(Extracted data entries)
------------------------------------------------
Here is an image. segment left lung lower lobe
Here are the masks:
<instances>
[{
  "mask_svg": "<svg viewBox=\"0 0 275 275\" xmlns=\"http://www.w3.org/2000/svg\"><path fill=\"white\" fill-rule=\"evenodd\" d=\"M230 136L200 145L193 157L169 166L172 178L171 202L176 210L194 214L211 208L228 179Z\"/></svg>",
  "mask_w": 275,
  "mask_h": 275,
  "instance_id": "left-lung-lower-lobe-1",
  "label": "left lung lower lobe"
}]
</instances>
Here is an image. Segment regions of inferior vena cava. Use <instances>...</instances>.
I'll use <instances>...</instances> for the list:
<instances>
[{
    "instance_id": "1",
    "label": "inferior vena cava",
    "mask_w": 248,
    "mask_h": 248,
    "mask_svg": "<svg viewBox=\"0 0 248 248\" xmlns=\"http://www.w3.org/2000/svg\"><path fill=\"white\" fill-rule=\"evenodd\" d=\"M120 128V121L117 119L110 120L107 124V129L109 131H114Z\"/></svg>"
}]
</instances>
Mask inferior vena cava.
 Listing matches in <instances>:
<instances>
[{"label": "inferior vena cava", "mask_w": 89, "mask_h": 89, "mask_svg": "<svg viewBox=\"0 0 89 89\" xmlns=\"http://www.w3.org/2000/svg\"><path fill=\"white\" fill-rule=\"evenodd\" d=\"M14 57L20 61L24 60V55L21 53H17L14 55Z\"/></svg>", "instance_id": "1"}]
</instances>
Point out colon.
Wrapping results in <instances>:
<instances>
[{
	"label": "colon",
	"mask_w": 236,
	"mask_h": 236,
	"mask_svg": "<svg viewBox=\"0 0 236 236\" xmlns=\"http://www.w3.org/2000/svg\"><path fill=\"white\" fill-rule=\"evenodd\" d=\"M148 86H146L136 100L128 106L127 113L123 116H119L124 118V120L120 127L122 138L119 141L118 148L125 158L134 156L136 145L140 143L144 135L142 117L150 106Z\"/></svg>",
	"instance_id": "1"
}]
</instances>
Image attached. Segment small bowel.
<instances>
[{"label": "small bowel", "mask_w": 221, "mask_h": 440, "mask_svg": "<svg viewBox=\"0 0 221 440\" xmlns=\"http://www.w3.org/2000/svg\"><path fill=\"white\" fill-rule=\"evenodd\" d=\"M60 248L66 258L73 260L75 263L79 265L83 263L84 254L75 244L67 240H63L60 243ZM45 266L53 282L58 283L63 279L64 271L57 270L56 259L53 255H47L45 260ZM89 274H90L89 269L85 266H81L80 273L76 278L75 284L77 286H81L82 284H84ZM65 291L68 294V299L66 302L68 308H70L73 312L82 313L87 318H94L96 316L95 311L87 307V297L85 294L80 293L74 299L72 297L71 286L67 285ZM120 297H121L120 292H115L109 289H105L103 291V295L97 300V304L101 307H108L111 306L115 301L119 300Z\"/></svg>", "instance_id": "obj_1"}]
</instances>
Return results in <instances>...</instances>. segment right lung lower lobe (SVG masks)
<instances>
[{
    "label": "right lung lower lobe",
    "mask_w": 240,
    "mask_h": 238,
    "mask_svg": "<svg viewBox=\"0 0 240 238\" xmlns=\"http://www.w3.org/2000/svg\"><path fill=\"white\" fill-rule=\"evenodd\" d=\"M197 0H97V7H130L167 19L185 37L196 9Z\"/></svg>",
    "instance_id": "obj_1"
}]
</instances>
------------------------------------------------
Render every line of the rows above as a Markdown table with the columns "Index" and "Content", numbering each line in Index and leaving out blank lines.

EXERCISE OUTPUT>
| Index | Content |
|---|---|
| 1 | Here is an image. segment left lung lower lobe |
| 2 | Here are the masks: |
| 3 | <instances> |
| 4 | [{ |
| 5 |   "mask_svg": "<svg viewBox=\"0 0 275 275\" xmlns=\"http://www.w3.org/2000/svg\"><path fill=\"white\" fill-rule=\"evenodd\" d=\"M230 136L200 145L193 157L169 166L172 178L171 202L176 210L194 214L211 208L228 179Z\"/></svg>", |
| 6 |   "mask_w": 275, |
| 7 |   "mask_h": 275, |
| 8 |   "instance_id": "left-lung-lower-lobe-1", |
| 9 |   "label": "left lung lower lobe" |
| 10 | }] |
| 11 | </instances> |
| 12 | Here is an image. Segment regions of inferior vena cava. Use <instances>...</instances>. |
| 13 | I'll use <instances>...</instances> for the list: |
| 14 | <instances> |
| 15 | [{ |
| 16 |     "instance_id": "1", |
| 17 |     "label": "inferior vena cava", |
| 18 |     "mask_w": 248, |
| 19 |     "mask_h": 248, |
| 20 |     "mask_svg": "<svg viewBox=\"0 0 248 248\" xmlns=\"http://www.w3.org/2000/svg\"><path fill=\"white\" fill-rule=\"evenodd\" d=\"M120 128V121L117 119L110 120L107 124V129L109 131H114Z\"/></svg>" |
| 21 | }] |
| 22 | </instances> |
| 23 | Mask inferior vena cava. |
| 24 |  Listing matches in <instances>: |
| 25 | <instances> |
| 26 | [{"label": "inferior vena cava", "mask_w": 89, "mask_h": 89, "mask_svg": "<svg viewBox=\"0 0 89 89\" xmlns=\"http://www.w3.org/2000/svg\"><path fill=\"white\" fill-rule=\"evenodd\" d=\"M14 57L20 61L24 60V55L21 53H17L14 55Z\"/></svg>", "instance_id": "1"}] |
| 27 | </instances> |
| 28 | Point out colon. |
| 29 | Wrapping results in <instances>: |
| 30 | <instances> |
| 31 | [{ |
| 32 | 	"label": "colon", |
| 33 | 	"mask_w": 236, |
| 34 | 	"mask_h": 236, |
| 35 | 	"mask_svg": "<svg viewBox=\"0 0 236 236\" xmlns=\"http://www.w3.org/2000/svg\"><path fill=\"white\" fill-rule=\"evenodd\" d=\"M148 86H146L136 100L128 106L127 113L123 116H119L124 118V120L120 127L122 138L119 141L118 148L125 158L134 156L136 145L140 143L144 135L142 117L150 106Z\"/></svg>", |
| 36 | 	"instance_id": "1" |
| 37 | }] |
| 38 | </instances> |
| 39 | Image attached. Segment small bowel. |
| 40 | <instances> |
| 41 | [{"label": "small bowel", "mask_w": 221, "mask_h": 440, "mask_svg": "<svg viewBox=\"0 0 221 440\" xmlns=\"http://www.w3.org/2000/svg\"><path fill=\"white\" fill-rule=\"evenodd\" d=\"M60 248L66 258L73 260L75 263L79 265L83 263L84 254L75 244L67 240H63L60 243ZM45 266L53 282L58 283L63 279L64 271L57 270L56 259L53 255H47L45 260ZM89 274H90L89 269L85 266H81L80 273L76 278L75 284L77 286H81L82 284H84ZM65 291L68 294V299L66 302L68 308H70L73 312L82 313L87 318H94L96 316L95 311L87 307V297L85 294L80 293L74 299L72 297L71 286L67 285ZM120 297H121L120 292H115L109 289H105L103 291V295L97 300V304L101 307H108L111 306L115 301L119 300Z\"/></svg>", "instance_id": "obj_1"}] |
| 42 | </instances> |
| 43 | Return results in <instances>...</instances>. segment right lung lower lobe (SVG masks) |
| 44 | <instances> |
| 45 | [{ |
| 46 |     "label": "right lung lower lobe", |
| 47 |     "mask_w": 240, |
| 48 |     "mask_h": 238, |
| 49 |     "mask_svg": "<svg viewBox=\"0 0 240 238\" xmlns=\"http://www.w3.org/2000/svg\"><path fill=\"white\" fill-rule=\"evenodd\" d=\"M197 0H97V7H130L167 19L185 37L196 9Z\"/></svg>", |
| 50 |     "instance_id": "obj_1" |
| 51 | }] |
| 52 | </instances> |